Tribalism should not lead Democrats to oppose beneficial policies out of a dislike for other Trump administration policies. When Barack Obama was elected, Mitch McConnell said he would oppose everything Obama tried to do. He used threats of government shutdown to stop members of his own party from supporting Obama’s legislative agenda. Democratic and anti-Trump voters (I include myself) must not be immature like McConnell was. Taking the potential good while challenging the bad – the policies many of us vehemently oppose – may be better than blocking, criticizing, and generally poo-pooing anything good to come from the administration. Rather than being objective, commentators are decidedly negative toward the entirety of the Make America Healthy Again. Some push the conversation away from diet and chemical exposures to universal healthcare coverage, for example, as Bernie Sanders did, or to vaccines. However, any program that may pose some risks but reduce others should be given due examination and compared only to possible alternatives. Challenging bits rather than the entirety is a method of compromise and a show of good faith.

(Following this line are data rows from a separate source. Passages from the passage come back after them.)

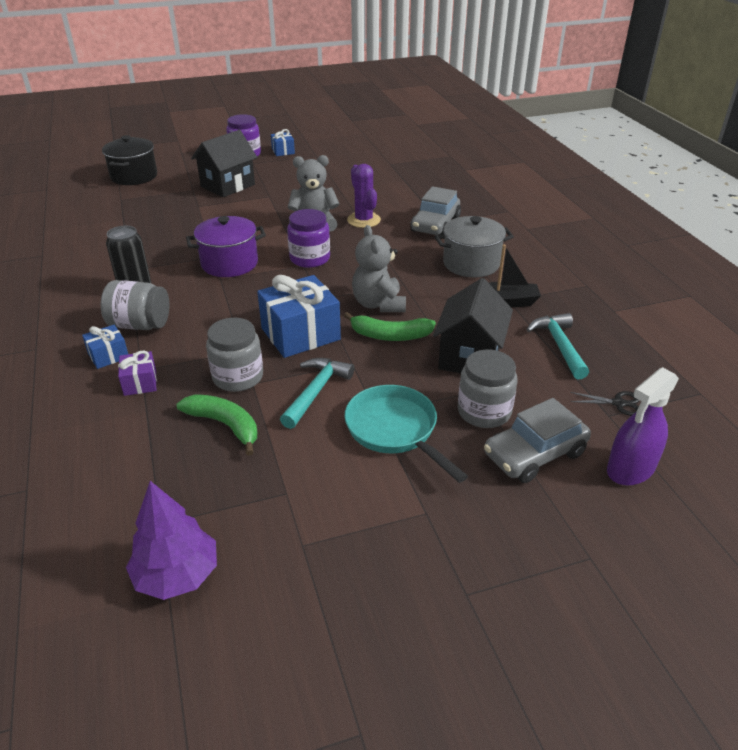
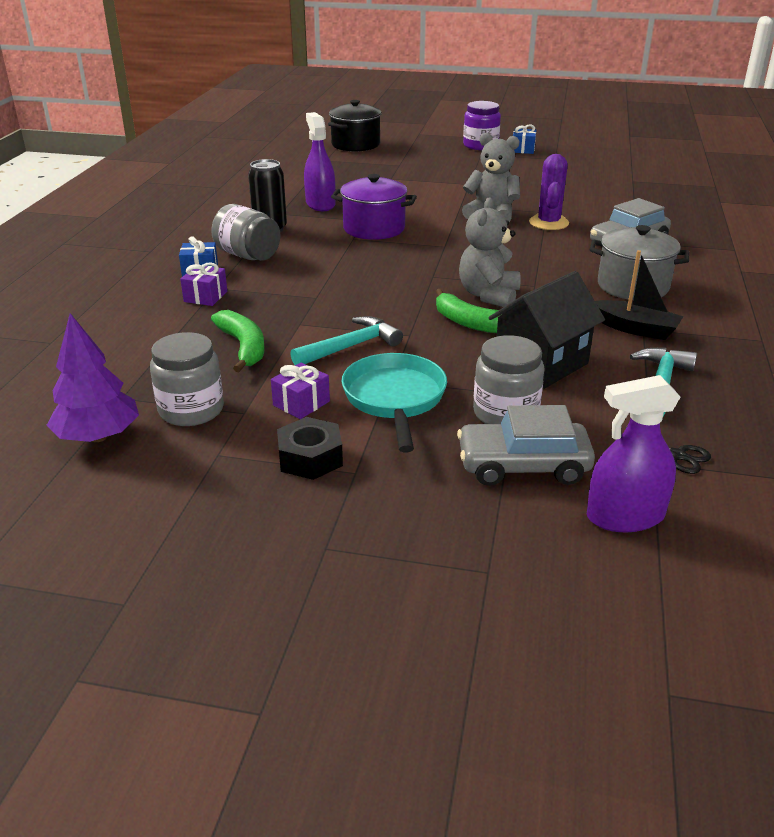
camera: 30 degrees right, 5 degrees down
(158, 250) = (320, 204): none -> purple spray bottle
(228, 186) = (436, 167): black house -> none
(238, 377) = (291, 315): grey jar -> grey jar (191, 410)
(300, 334) = (383, 299): blue gift -> none
(310, 258) = (457, 242): purple jar -> none
(326, 464) = (301, 403): none -> purple gift
(380, 514) = (310, 458): none -> black nut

If ending the scourge of chronic disease is possible, it should be all hands on deck with wide popularity and support. Now is as good a time as any. Diet is a nonpartisan consensus issue. There are important distinctions between planning and carrying out. I am not writing with confidence that policies concerning food ingredients and pricing, subsidies, taxes, household chemicals, and all of the contributors to chronic disease will miraculously improve. But this glimmer of an appropriate path should not be shouted down based on its ties to an unappealing political agenda or even to some unsupported science in areas unrelated to diet. As a registered Democrat, a lawyer, a former nutrition counselor, and a bioethicist, I think it is OK to swallow our pride and attend to a chronic disease load that neither political party has been able to contain through public policy.